On Saturday, I cleaned out the other side of the old shed so that it now echoes and has nothing in it except for a dishwasher that I evidently cannot install in my kitchen.  I've been hauling this beast around with me since July of 1998 when we moved into base housing.  Every house I've moved in since then has been a rental or base housing and already had a dishwasher except this one.  I was prepared to sacrifice a couple of my very few cabinets and drawers to make a place for the thing to finally be installed, but as it turns out, Eric informs me that it's too deep to fit under our counters.  Who knew that our counters, which seem of average height, where actually designed for short people and that my dishwasher was particularly deep?  The info I get on a regular basis just astounds me.

So now it will likely be put at the end of my driveway with a "free" sign on it just to get rid of it.  The new shed is brimming with stuff and having run out of bins before I even started the shed I did on Saturday, I have definitely learned the extreme value of bins over boxes. 

With that taking up most of Saturday, Eric and I then made the trek into town for a date of Chinese food and then came right back home and collapsed into bed.  Sunday morning, we got up and took the kids out for breakfast because they worked extra hard to help us haul storage from one shed to the other the day before with absolutely no promise of reward.  They just went out there and did it without even being asked and I was so very proud of them.  When we got back from eats (which ended up being around 2pm, giving me a very late start on the day), I got busy with Dylan and Nathan painting their ceiling and one wall bright blue.  The paint on their walls and door and such is a kind of off white heavy latex.  We have an A frame house, so one of their walls goes to the floor, but has a small wall that joins up to an extension of the ceiling that allows for the pitch of the roof.  The opposite wall from that is only about a foot or so tall and then goes directly into mirrored closets.  (Of course, I'll post photos eventually).  What an adventure it is to paint with an 8-year-old and a 10-year old. They had a wonderful time but I didn't think they'd ever get done.  One thing for certain is that I will NEVER paint another ceiling without hiring someone to do it.  Today, it is almost dry and ready for me to pull down the masking tape later on and then touch up any errors or mishaps.  It took all but a tiny bit of a gallon of paint, so I hope there aren't many glitches!

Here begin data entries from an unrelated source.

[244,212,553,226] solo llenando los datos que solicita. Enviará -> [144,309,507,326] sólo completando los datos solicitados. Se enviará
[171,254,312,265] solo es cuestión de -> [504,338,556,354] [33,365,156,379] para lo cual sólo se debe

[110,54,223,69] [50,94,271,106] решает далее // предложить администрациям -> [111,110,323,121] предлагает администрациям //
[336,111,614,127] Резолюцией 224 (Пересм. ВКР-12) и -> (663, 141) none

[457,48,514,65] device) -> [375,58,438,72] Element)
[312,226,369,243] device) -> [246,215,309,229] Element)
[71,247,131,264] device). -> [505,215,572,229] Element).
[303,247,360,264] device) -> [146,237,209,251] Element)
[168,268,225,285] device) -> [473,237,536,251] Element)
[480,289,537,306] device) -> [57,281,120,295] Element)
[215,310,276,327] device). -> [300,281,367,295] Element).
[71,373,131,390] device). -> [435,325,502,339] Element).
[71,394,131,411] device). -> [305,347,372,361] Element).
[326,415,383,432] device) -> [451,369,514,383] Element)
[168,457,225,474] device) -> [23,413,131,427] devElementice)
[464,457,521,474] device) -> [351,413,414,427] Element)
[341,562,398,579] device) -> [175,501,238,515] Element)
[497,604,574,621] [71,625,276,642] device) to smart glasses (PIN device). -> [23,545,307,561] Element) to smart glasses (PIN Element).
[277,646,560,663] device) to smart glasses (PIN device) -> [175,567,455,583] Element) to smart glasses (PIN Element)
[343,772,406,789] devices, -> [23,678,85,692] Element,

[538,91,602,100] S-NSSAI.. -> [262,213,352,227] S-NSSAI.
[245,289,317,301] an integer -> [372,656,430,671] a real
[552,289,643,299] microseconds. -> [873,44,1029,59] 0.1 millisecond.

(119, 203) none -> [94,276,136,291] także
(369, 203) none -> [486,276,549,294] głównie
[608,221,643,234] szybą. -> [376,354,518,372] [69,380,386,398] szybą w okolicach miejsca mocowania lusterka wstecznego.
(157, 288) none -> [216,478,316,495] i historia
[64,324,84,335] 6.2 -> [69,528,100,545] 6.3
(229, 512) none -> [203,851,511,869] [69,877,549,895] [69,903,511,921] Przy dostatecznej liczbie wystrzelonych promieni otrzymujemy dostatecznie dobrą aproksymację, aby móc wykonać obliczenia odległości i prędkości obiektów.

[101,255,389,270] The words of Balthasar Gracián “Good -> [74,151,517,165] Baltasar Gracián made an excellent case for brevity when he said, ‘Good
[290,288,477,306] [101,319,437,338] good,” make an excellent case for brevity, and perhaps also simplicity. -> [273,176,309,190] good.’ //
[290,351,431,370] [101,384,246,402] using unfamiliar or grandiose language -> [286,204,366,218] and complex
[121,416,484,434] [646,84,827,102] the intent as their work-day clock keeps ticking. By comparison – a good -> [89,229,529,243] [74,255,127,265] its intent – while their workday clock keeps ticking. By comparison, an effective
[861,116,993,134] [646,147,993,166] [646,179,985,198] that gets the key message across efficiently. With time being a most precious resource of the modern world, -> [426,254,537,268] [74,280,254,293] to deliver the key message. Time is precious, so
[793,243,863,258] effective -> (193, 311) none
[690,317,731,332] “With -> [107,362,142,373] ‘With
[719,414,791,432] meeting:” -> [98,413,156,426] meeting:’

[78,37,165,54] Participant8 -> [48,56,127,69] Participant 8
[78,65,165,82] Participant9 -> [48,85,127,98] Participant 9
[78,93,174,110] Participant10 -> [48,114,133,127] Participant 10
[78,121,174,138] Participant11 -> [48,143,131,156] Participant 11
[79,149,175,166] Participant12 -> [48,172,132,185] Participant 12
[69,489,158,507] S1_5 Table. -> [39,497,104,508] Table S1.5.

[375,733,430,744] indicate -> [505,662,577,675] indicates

I plan to spend today relaxing a bit, then doing mountains of laundry and giving my house a thorough clean.  The kids can put up the Harvest decorations and Eric and I will move the exercise equipment into the newly cleaned out side of the shed.  This not only creates an exercise room in there, but frees up the rest of the room in the meditation area shed so that it's all sacred and ready.  (Photos will come there too)

After that, all that's left is to finish painting the cupboards in the kitchen (the outside of 3 bottom ones and the inside of one top one) and paint a couple of long strips in the family room and I am done.  It's been almost two months since I started and this has been completely exhausting.  Although I do feel twinges here and there, I know the full impact of how rewarding it will all feel will hit the time that I do the big house clean right after it's all done.  Now, I can just feel the other work that has to be done.

I was released from training on Friday and got my certification email.  Now it goes to the human resources department to assign a supervisor to me and then that person will get me set up with my accounts to start work.  I feel a LOT more confident than I did before about doing this job.  I expect to start Wednesday or afterward.  It has actually been (dare I say it?) fun to dig deep and use my very old skills and find out that I can do something different.  I am curious to see how it works out and if it doesn't, I'll know I really tried.

Now, I think I'll take advantage of the hour I have until the boys have to get up and take a snooze on the couch.